This project is a Python ETL pipeline that extracts video game data from the RAWG API, transforms and normalises it into relational tables, loads it into PostgreSQL, and saves JSON snapshots for backup, to use data for analysis without making new API calls. My goal was to build a data pipeline from a live API and load it to structured database. Handle real-world challenges like nested JSON, many-to-many relationships, API rate limiting, and duplicate prevention.
The pipeline collects games released between 2022 and 2024 across 7 parent platforms: PC, PlayStation, Xbox, iOS, Android, Nintendo, and Web. For each platform, up to 400 games are retrieved in pages of 40, ordered by ratings count. Data is extracted, flattened from nested API responses, and inserted into PostgreSQL and saved to Json files for backup for later analysis to prevent addtional API calls and handle limitations.
Each API call fetches a page of game results filtered by date range and platform. The pipeline is automatically moving to the next page until the target count is reached or no more results are returned.
To respect rate limits, the pipeline pauses 3 seconds between every call and sleeps for 10 minutes after every 50 calls. Every successful call prints a confirmation to the console.
API responses return deeply nested JSON. Each game object contains arrays of genres, platforms,
ratings, and ESRB data. pd.json_normalize() is used to flatten data into DataFrames.

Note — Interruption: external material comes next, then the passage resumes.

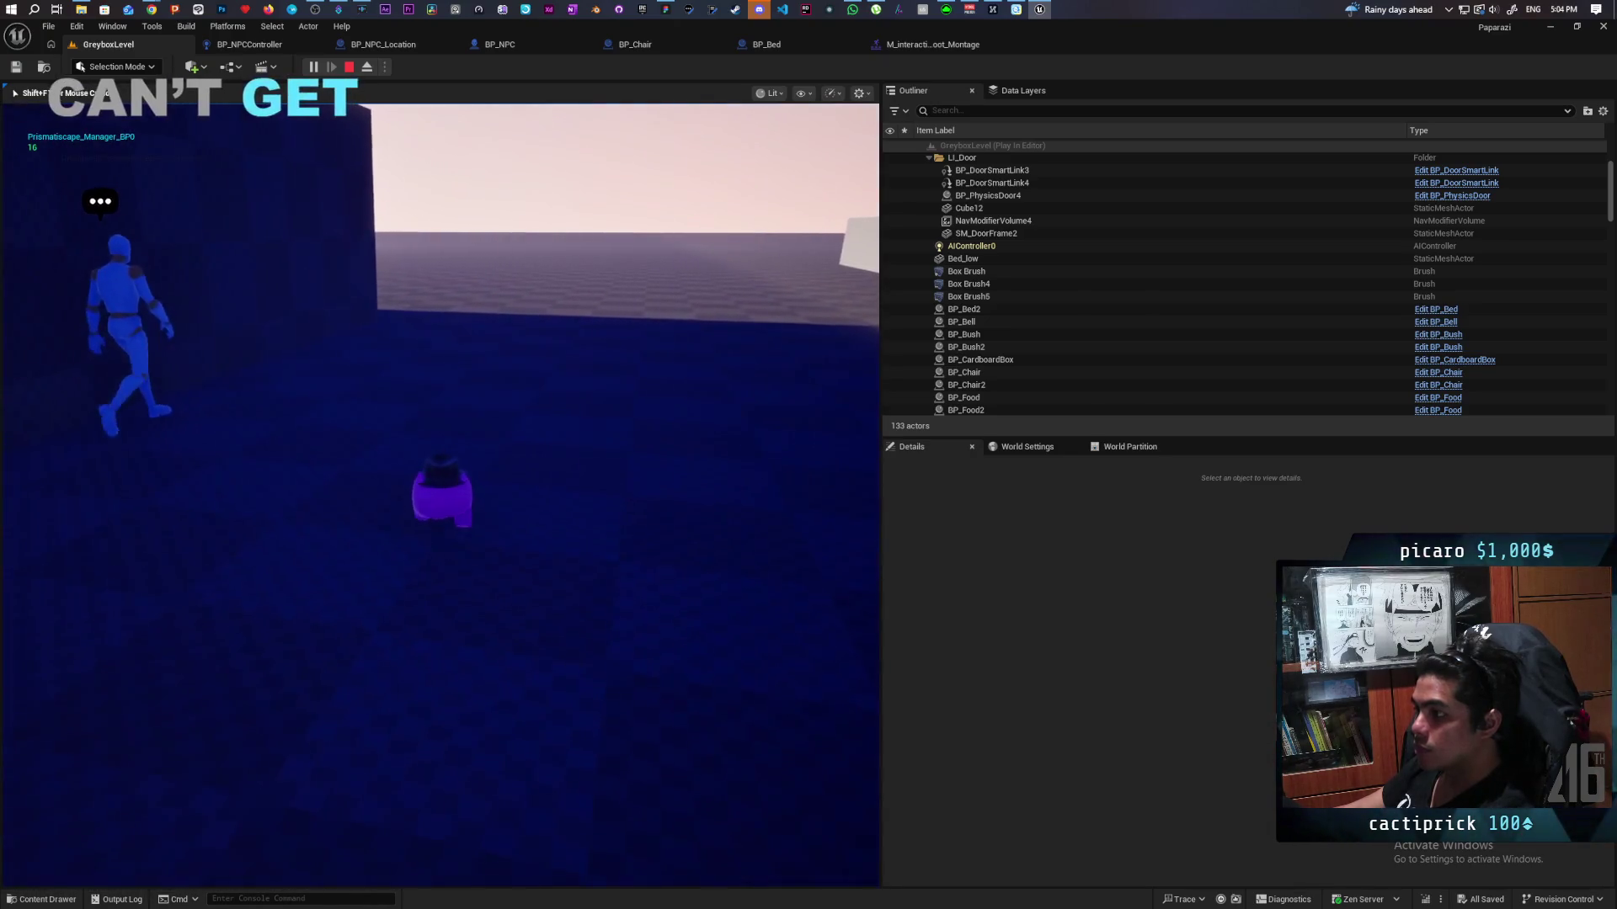
key("w")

Columns are renamed to match the database schema, missing fields are filled with None,
and duplicates are removed before inserting.
Bridge tables are built by merging the flattened genre and platform records with database-assigned IDs
retrieved with pd.read_sql(), ensuring referential integrity across all tables.
Data is stored in a raw schema in PostgreSQL across 5 tables.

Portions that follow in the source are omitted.